Jeff Burbrink: September is the month for lawn improvement
Posted: 09/06/2012 at 12:30 pm
After such a tough spring and summer, many lawns in the area are looking for a little tender loving care, and September is the month to deliver. Cool nighttime temperatures and moderate daytime temperatures favor the recovery of bluegrass and other grasses commonly used in lawns.
Fertilizing your lawn in September promotes dense turf and encourages a healthy root system, which is important for winter survival. A fertilizer with a 4-1-2 or 4-0-2 ratio of nitrogen (N), phosphorus (P) and potassium (K) is recommended for turf grass.

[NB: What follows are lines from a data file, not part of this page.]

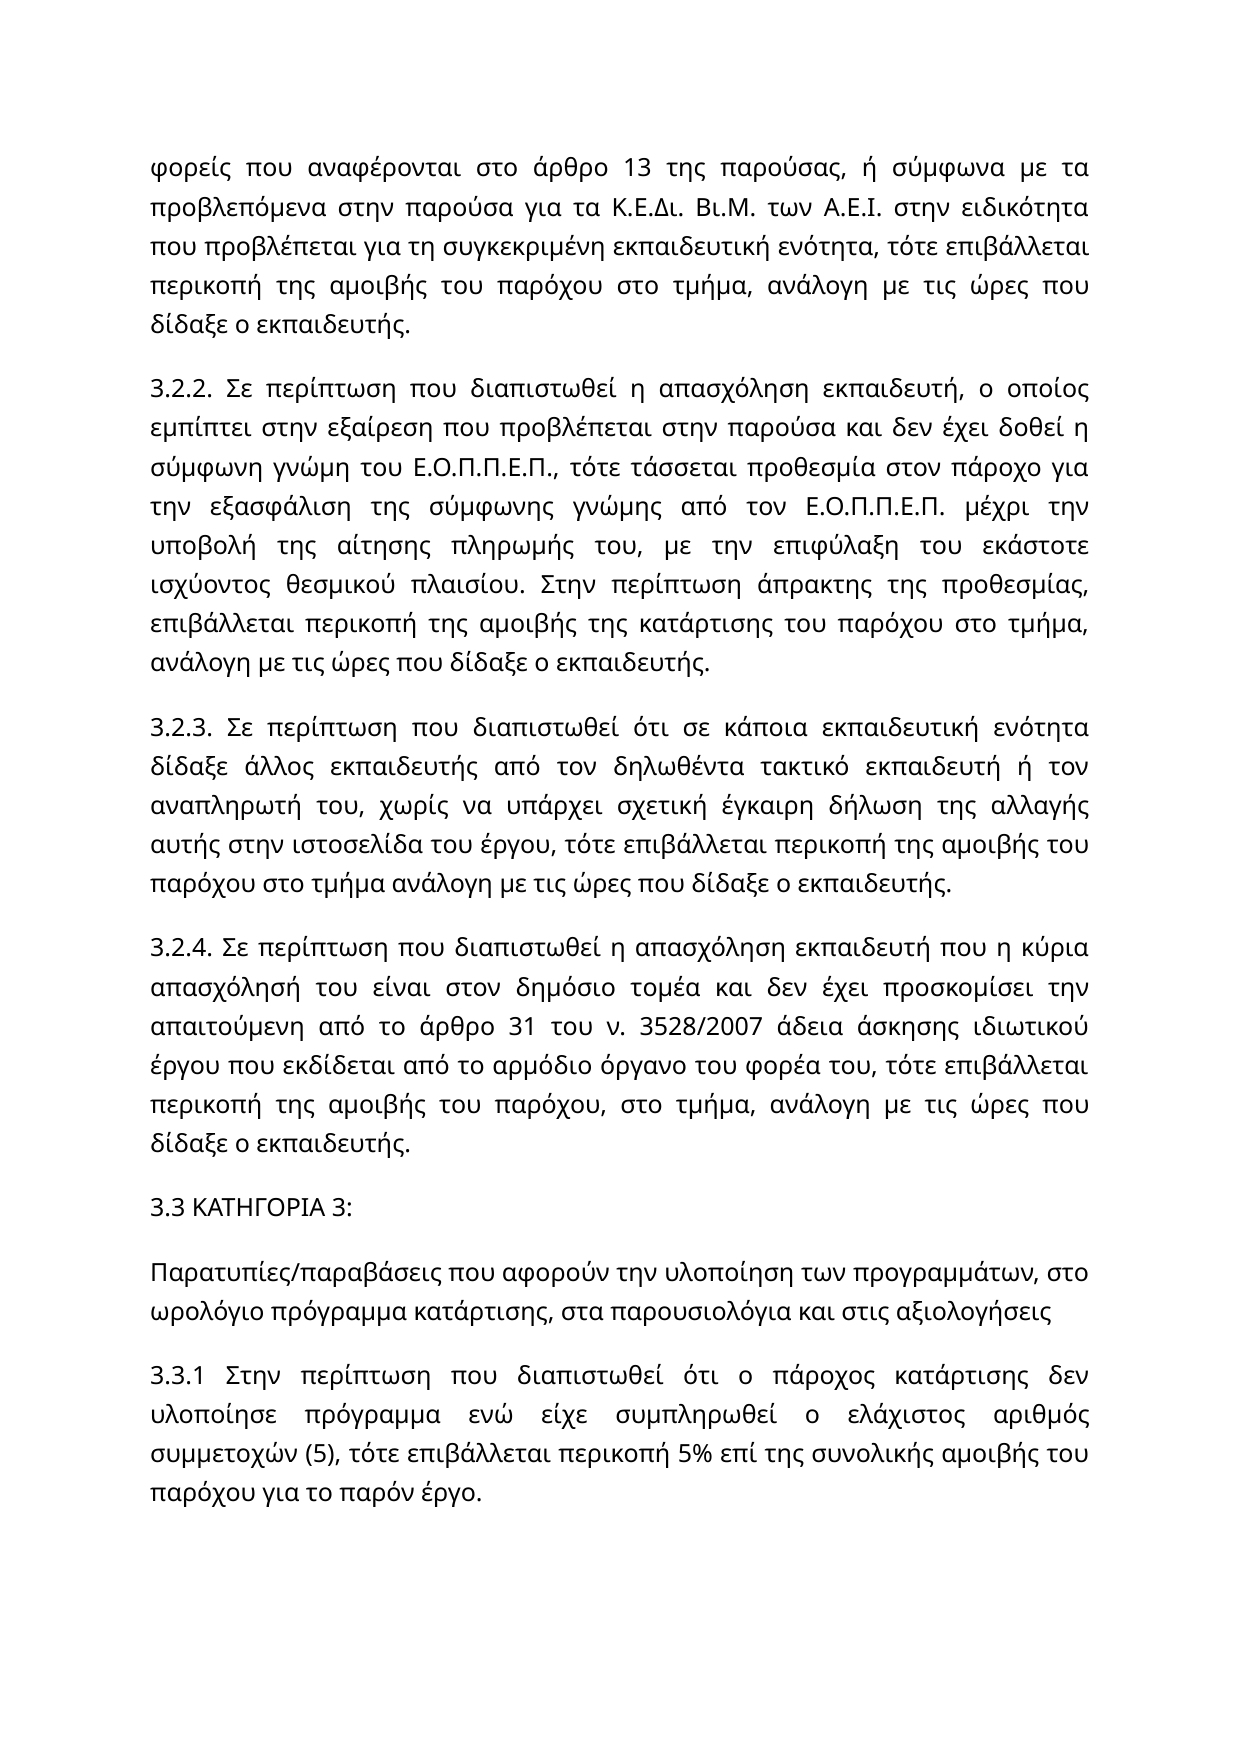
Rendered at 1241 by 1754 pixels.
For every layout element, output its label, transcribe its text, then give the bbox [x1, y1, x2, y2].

text 3.2.4. Σε περίπτωση που διαπιστωθεί η απασχόληση εκπαιδευτή που η κύρια απασχόλησή του είναι στον δημόσιο τομέα και δεν έχει προσκομίσει την απαιτούμενη από το άρθρο 31 του ν. 3528/2007 άδεια άσκησης ιδιωτικού έργου που εκδίδεται από το αρμόδιο όργανο του φορέα του, τότε επιβάλλεται περικοπή της αμοιβής του παρόχου, στο τμήμα, ανάλογη με τις ώρες που δίδαξε ο εκπαιδευτής. [150, 930, 1090, 1160]
text φορείς που αναφέρονται στο άρθρο 13 της παρούσας, ή σύμφωνα με τα προβλεπόμενα στην παρούσα για τα Κ.Ε.Δι. Βι.Μ. των Α.Ε.Ι. στην ειδικότητα που προβλέπεται για τη συγκεκριμένη εκπαιδευτική ενότητα, τότε επιβάλλεται περικοπή της αμοιβής του παρόχου στο τμήμα, ανάλογη με τις ώρες που δίδαξε ο εκπαιδευτής. [150, 150, 1090, 341]
text 3.2.3. Σε περίπτωση που διαπιστωθεί ότι σε κάποια εκπαιδευτική ενότητα δίδαξε άλλος εκπαιδευτής από τον δηλωθέντα τακτικό εκπαιδευτή ή τον αναπληρωτή του, χωρίς να υπάρχει σχετική έγκαιρη δήλωση της αλλαγής αυτής στην ιστοσελίδα του έργου, τότε επιβάλλεται περικοπή της αμοιβής του παρόχου στο τμήμα ανάλογη με τις ώρες που δίδαξε ο εκπαιδευτής. [150, 709, 1090, 900]
text 3.3.1 Στην περίπτωση που διαπιστωθεί ότι ο πάροχος κατάρτισης δεν υλοποίησε πρόγραμμα ενώ είχε συμπληρωθεί ο ελάχιστος αριθμός συμμετοχών (5), τότε επιβάλλεται περικοπή 5% επί της συνολικής αμοιβής του παρόχου για το παρόν έργο. [150, 1357, 1090, 1509]
text Παρατυπίες/παραβάσεις που αφορούν την υλοποίηση των προγραμμάτων, στο ωρολόγιο πρόγραμμα κατάρτισης, στα παρουσιολόγια και στις αξιολογήσεις [150, 1254, 1090, 1327]
text 3.3 ΚΑΤΗΓΟΡΙΑ 3: [150, 1190, 1090, 1224]
text 3.2.2. Σε περίπτωση που διαπιστωθεί η απασχόληση εκπαιδευτή, ο οποίος εμπίπτει στην εξαίρεση που προβλέπεται στην παρούσα και δεν έχει δοθεί η σύμφωνη γνώμη του Ε.Ο.Π.Π.Ε.Π., τότε τάσσεται προθεσμία στον πάροχο για την εξασφάλιση της σύμφωνης γνώμης από τον Ε.Ο.Π.Π.Ε.Π. μέχρι την υποβολή της αίτησης πληρωμής του, με την επιφύλαξη του εκάστοτε ισχύοντος θεσμικού πλαισίου. Στην περίπτωση άπρακτης της προθεσμίας, επιβάλλεται περικοπή της αμοιβής της κατάρτισης του παρόχου στο τμήμα, ανάλογη με τις ώρες που δίδαξε ο εκπαιδευτής. [150, 371, 1090, 679]
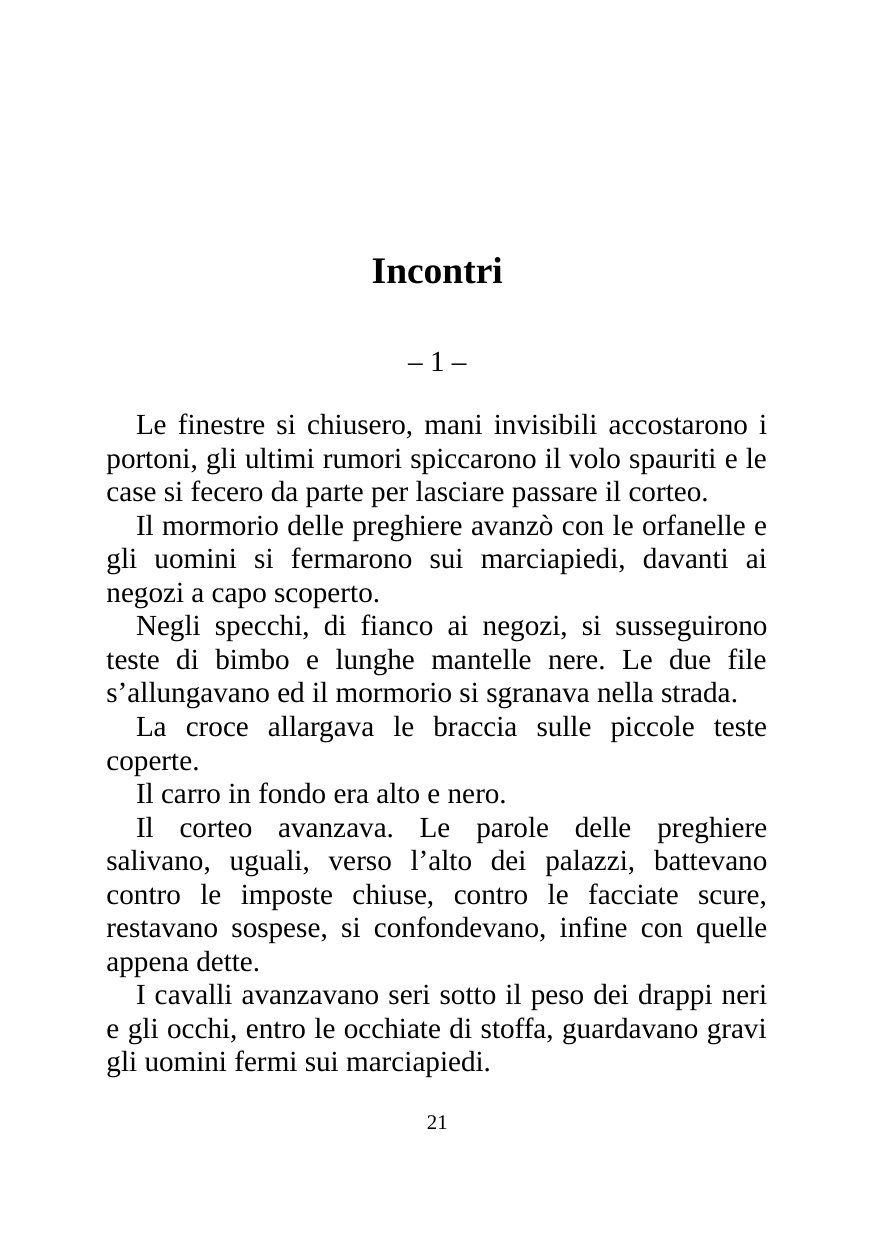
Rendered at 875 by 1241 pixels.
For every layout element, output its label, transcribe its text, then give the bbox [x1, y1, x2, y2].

text Il corteo avanzava. Le parole delle preghiere salivano, uguali, verso l’alto dei palazzi, battevano contro le imposte chiuse, contro le facciate scure, restavano sospese, si confondevano, infine con quelle appena dette. [106, 810, 768, 977]
text – 1 – [106, 344, 768, 378]
text I cavalli avanzavano seri sotto il peso dei drappi neri e gli occhi, entro le occhiate di stoffa, guardavano gravi gli uomini fermi sui marciapiedi. [106, 977, 768, 1078]
text Le finestre si chiusero, mani invisibili accostarono i portoni, gli ultimi rumori spiccarono il volo spauriti e le case si fecero da parte per lasciare passare il corteo. [106, 407, 768, 508]
subtitle Incontri [106, 248, 768, 291]
text Il mormorio delle preghiere avanzò con le orfanelle e gli uomini si fermarono sui marciapiedi, davanti ai negozi a capo scoperto. [106, 508, 768, 608]
text La croce allargava le braccia sulle piccole teste coperte. [106, 709, 768, 776]
text Il carro in fondo era alto e nero. [106, 776, 768, 810]
text Negli specchi, di fianco ai negozi, si susseguirono teste di bimbo e lunghe mantelle nere. Le due file s’allungavano ed il mormorio si sgranava nella strada. [106, 608, 768, 709]
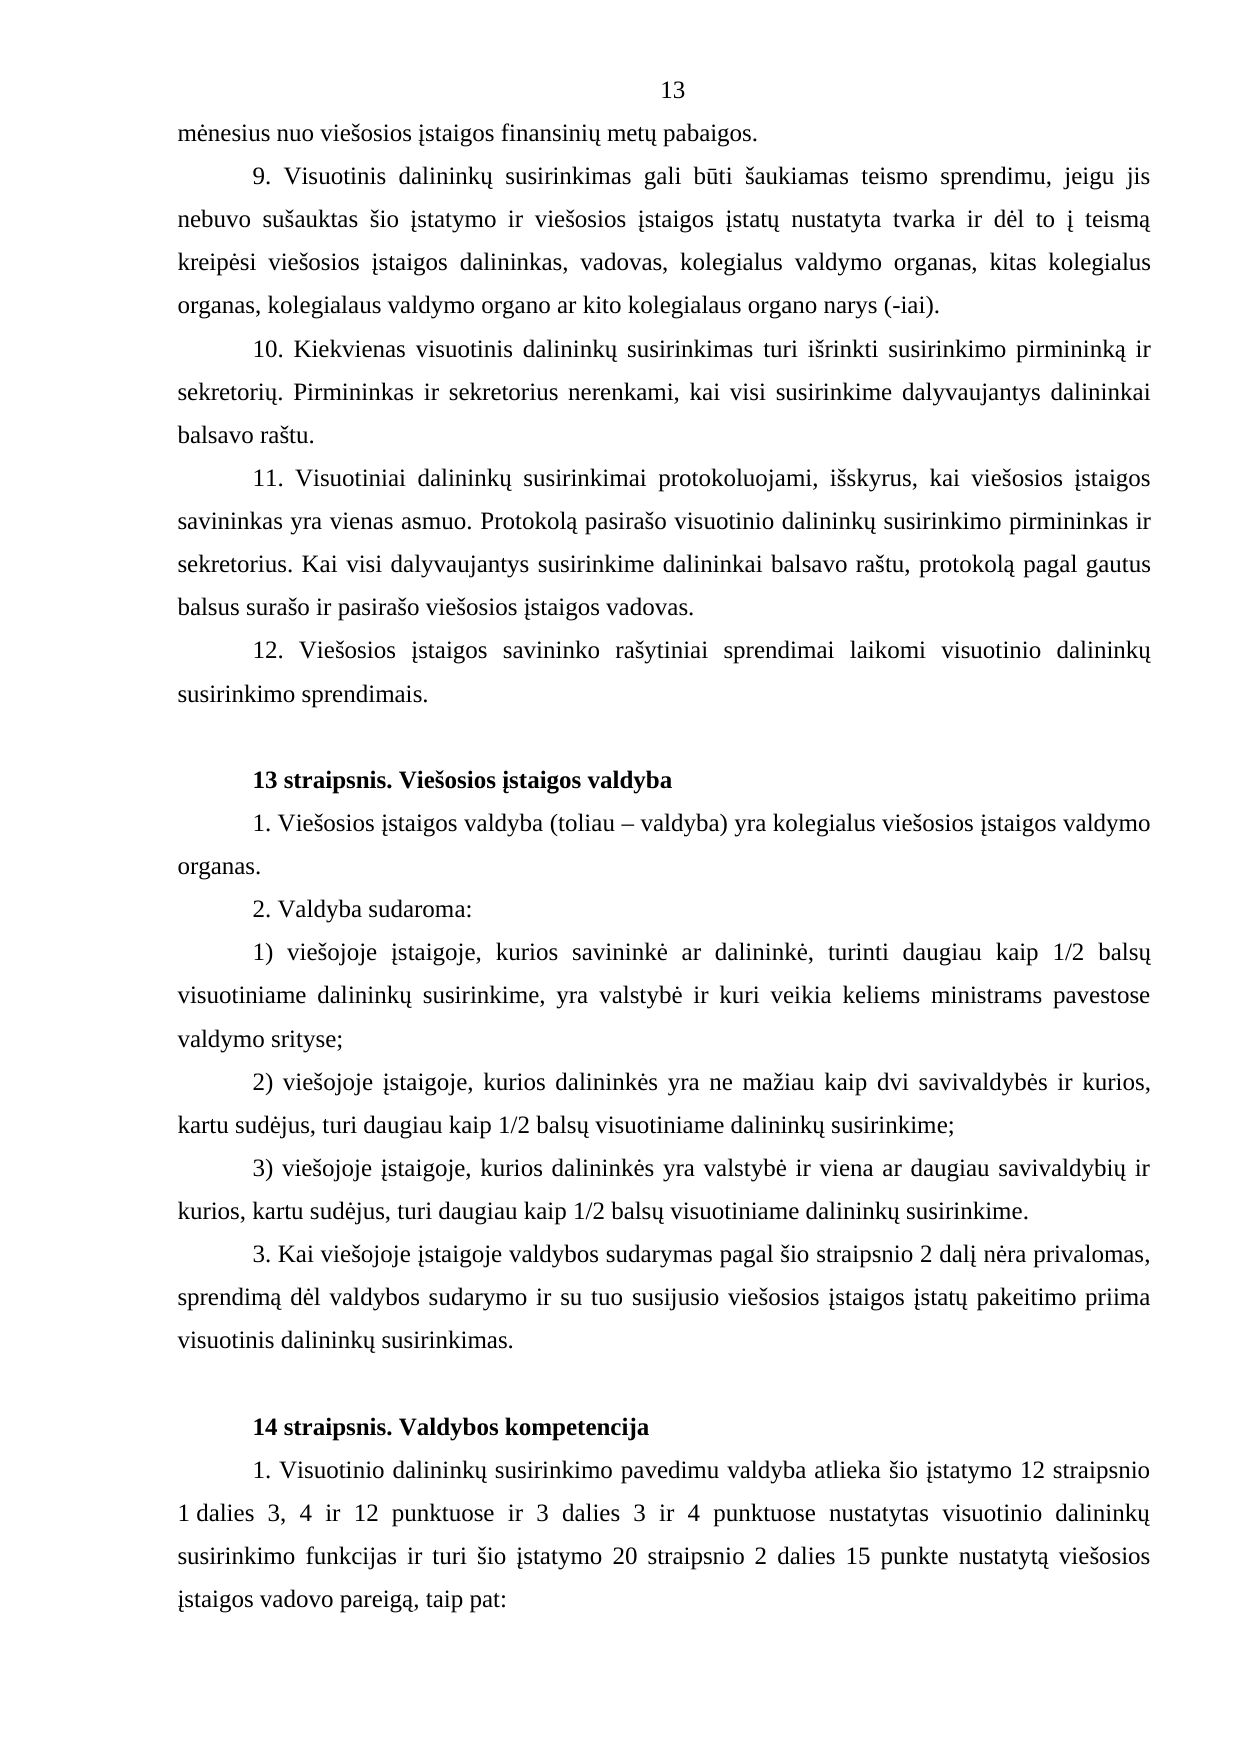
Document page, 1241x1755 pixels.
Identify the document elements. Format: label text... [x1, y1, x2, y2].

text 2) viešojoje įstaigoje, kurios dalininkės yra ne mažiau kaip dvi savivaldybės ir kurios, kartu sudėjus, turi daugiau kaip 1/2 balsų visuotiniame dalininkų susirinkime; [177, 1067, 1152, 1139]
text 1) viešojoje įstaigoje, kurios savininkė ar dalininkė, turinti daugiau kaip 1/2 balsų visuotiniame dalininkų susirinkime, yra valstybė ir kuri veikia keliems ministrams pavestose valdymo srityse; [177, 937, 1152, 1052]
text 3. Kai viešojoje įstaigoje valdybos sudarymas pagal šio straipsnio 2 dalį nėra privalomas, sprendimą dėl valdybos sudarymo ir su tuo susijusio viešosios įstaigos įstatų pakeitimo priima visuotinis dalininkų susirinkimas. [177, 1239, 1152, 1354]
text mėnesius nuo viešosios įstaigos finansinių metų pabaigos. [177, 118, 1152, 147]
text 9. Visuotinis dalininkų susirinkimas gali būti šaukiamas teismo sprendimu, jeigu jis nebuvo sušauktas šio įstatymo ir viešosios įstaigos įstatų nustatyta tvarka ir dėl to į teismą kreipėsi viešosios įstaigos dalininkas, vadovas, kolegialus valdymo organas, kitas kolegialus organas, kolegialaus valdymo organo ar kito kolegialaus organo narys (-iai). [177, 161, 1152, 319]
text 12. Viešosios įstaigos savininko rašytiniai sprendimai laikomi visuotinio dalininkų susirinkimo sprendimais. [177, 636, 1152, 707]
text 1. Visuotinio dalininkų susirinkimo pavedimu valdyba atlieka šio įstatymo 12 straipsnio 1 dalies 3, 4 ir 12 punktuose ir 3 dalies 3 ir 4 punktuose nustatytas visuotinio dalininkų susirinkimo funkcijas ir turi šio įstatymo 20 straipsnio 2 dalies 15 punkte nustatytą viešosios įstaigos vadovo pareigą, taip pat: [177, 1455, 1152, 1613]
text 1. Viešosios įstaigos valdyba (toliau – valdyba) yra kolegialus viešosios įstaigos valdymo organas. [177, 808, 1152, 880]
text 11. Visuotiniai dalininkų susirinkimai protokoluojami, išskyrus, kai viešosios įstaigos savininkas yra vienas asmuo. Protokolą pasirašo visuotinio dalininkų susirinkimo pirmininkas ir sekretorius. Kai visi dalyvaujantys susirinkime dalininkai balsavo raštu, protokolą pagal gautus balsus surašo ir pasirašo viešosios įstaigos vadovas. [177, 463, 1152, 621]
text 14 straipsnis. Valdybos kompetencija [177, 1412, 1152, 1441]
text 13 straipsnis. Viešosios įstaigos valdyba [177, 765, 1152, 794]
text 2. Valdyba sudaroma: [177, 894, 1152, 923]
text 3) viešojoje įstaigoje, kurios dalininkės yra valstybė ir viena ar daugiau savivaldybių ir kurios, kartu sudėjus, turi daugiau kaip 1/2 balsų visuotiniame dalininkų susirinkime. [177, 1153, 1152, 1225]
text 10. Kiekvienas visuotinis dalininkų susirinkimas turi išrinkti susirinkimo pirmininką ir sekretorių. Pirmininkas ir sekretorius nerenkami, kai visi susirinkime dalyvaujantys dalininkai balsavo raštu. [177, 334, 1152, 449]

Many of the newer fertilizers no longer have P in them due to concerns about buildup of P in lakes and streams. If your soil has a medium or higher level of P, your lawn will grow with little risk of a P deficiency.
Fertilizer should be applied at a rate of 1 pound of N per 1000 square feet. Most lawn fertilizer bags list settings for spreaders that are calibrated for that rate. It is a good idea to spend a little extra money on slow-release fertilizers. Slow-release fertilizer is healthier for the turf and it helps keep us from having to mow every other day for a week or two after the fertilizer is spread. Most slow-release fertilizers contain sulfur-coated urea as a source of N.
September and October are good times to control broadleaf weeds such as dandelion, buckhorn plantain, ground ivy and wild violets. During the fall, these weeds prepare themselves for winter by moving sugars down to the root system. Herbicides applied in the fall often kill the entire root system of these plants.
Products containing combinations of 2,4-D, dicamba, dichloroprop and MCPP are the products of choice for selective broadleaf weed control in lawns. These herbicides work best at temperatures between 65 and 85 degrees on a sunny day with no rain in the forecast for 24 hours. These products should not be used on newly seeded lawns because they can kill new seedlings. Avoid spraying in windy conditions when spray drift can travel to non-target plants.
Purdue has a great turf website at www.agry.purdue.edu/turf/ that is loaded with publications on turf care, pest control, irrigation and seeding. There is even a very good turf grass identification tool to assist you with identifying the grasses growing in your lawn.